Le marché de gros pourrait également se développer. En effet, la proposition prévoit que les titulaires d'autorisations commerciales devraient accorder, sur demande, un accès en gros dans des conditions justifiées, non discriminatoires, proportionnées et transparentes.
Des investissements à long terme, mais avec des obligations strictes
Les droits d'usage auraient une durée de vingt ans, renouvelable une seule fois pour une durée similaire. L'horizon temporel peut favoriser le financement des infrastructures, mais la valeur du droit dépendra du respect des engagements de couverture, des étapes de développement et des obligations de continuité de service.
Dans la phase transitoire, la proposition prévoit également une prolongation de deux ans, dans les mêmes conditions d'autorisation actuellement en vigueur, des droits d'utilisation détenus par les propriétaires actuels (Viasat et EchoStar, successeurs respectivement d'Inmarsat et Solaris Mobile), à condition que ces droits ne soient pas transférés ou loués pendant la période de prolongation.
La Commission a également le pouvoir de prendre des mesures correctives proportionnées en cas de non-respect des conditions d'autorisation, pouvant aller jusqu'à des amendes n'excédant pas 5 % du chiffre d'affaires mondial du titulaire, et peut révoquer l'autorisation en cas de non-respect grave ou persistant. Les droits commerciaux ne pouvaient être transférés ou loués qu'à des entités répondant aux mêmes conditions d'éligibilité et d'adéquation, sous réserve de l'autorisation de la Commission. Le règlement proposé place donc le contrôle des entreprises au centre, la sécurité de la chaîne d’approvisionnement et la capacité d’exécution deviendraient ainsi centrales en matière de diligence raisonnable.
Prochaines étapes
Le texte devra maintenant être négocié par le Parlement européen et le Conseil. Le poids des critères de sélection, le montant des cotisations initiales et des cotisations annuelles, les conditions techniques communes et le calendrier des procédures restent à définir.

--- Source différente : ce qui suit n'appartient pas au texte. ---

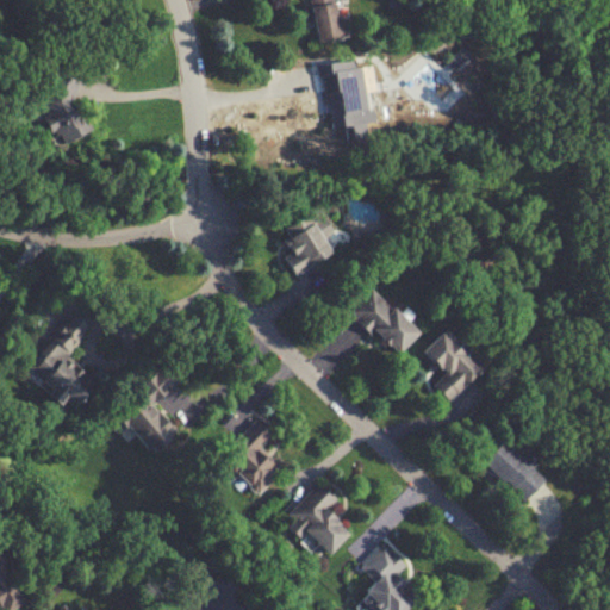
[(311,0),(318,43),(343,38),(336,0),(311,0)]
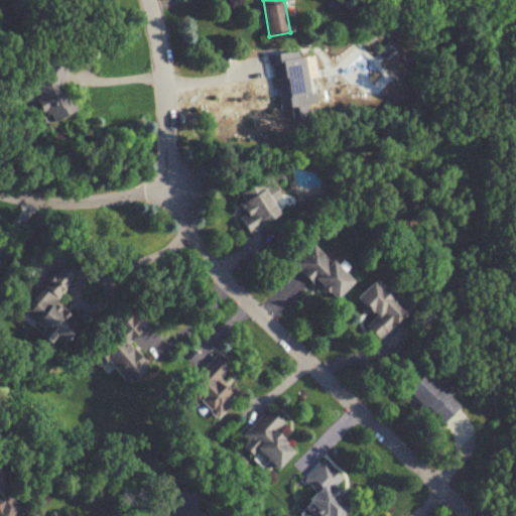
[(271,53),(273,80),(284,79),(286,109),(311,107),(307,50),(271,53)]
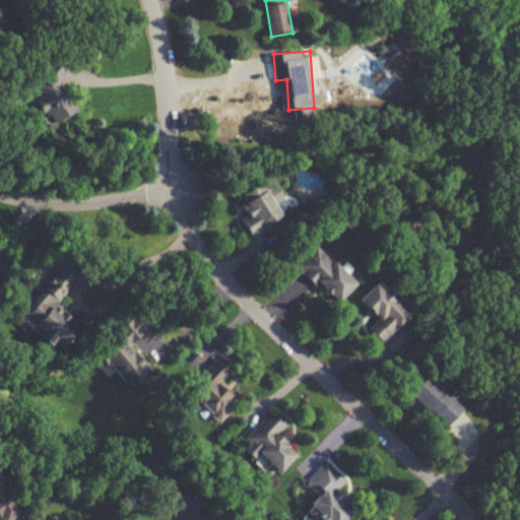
[(256,233),(286,215),(283,208),(288,206),(272,178),(237,198),(256,233)]
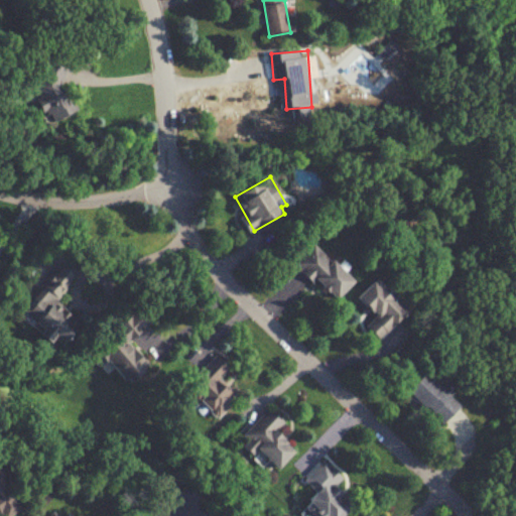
[(316,242),(295,263),(336,302),(356,281),(316,242)]
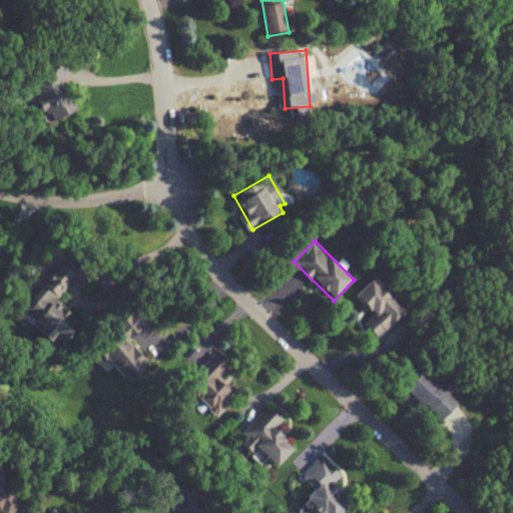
[(21,311),(65,345),(85,320),(58,299),(78,274),(60,261),(21,311)]
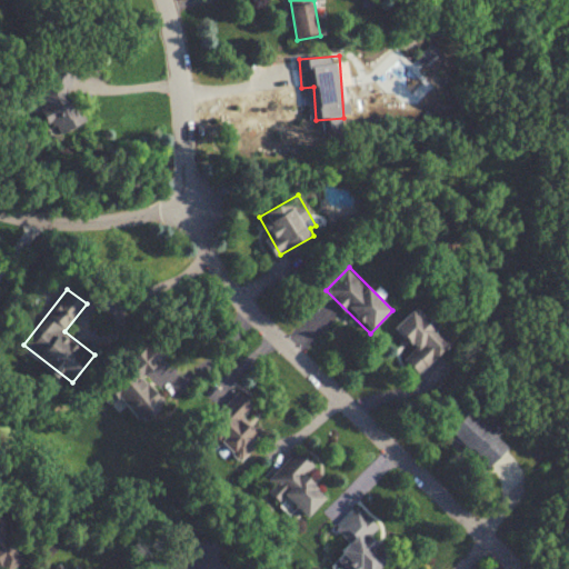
[(417,348),(406,358),(420,373),(453,345),(419,307),(397,326),(417,348)]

Puisqu'il s'agit d'une proposition législative non encore adoptée, le texte définitif pourrait subir des modifications significatives au cours de la procédure législative ordinaire entre le Parlement européen et le Conseil, également en raison des interactions avec la proposition parallèle de loi sur les réseaux numériques, également en cours de négociation.
Dans ce contexte, les parties potentiellement intéressées ne devraient pas attendre la publication de l'appel d'offres, mais commencer dès maintenant à évaluer leur structure d'entreprise, leurs structures de conformité, leur chaîne d'approvisionnement et leurs capacités opérationnelles nécessaires pour saisir les opportunités offertes par le nouveau cadre européen.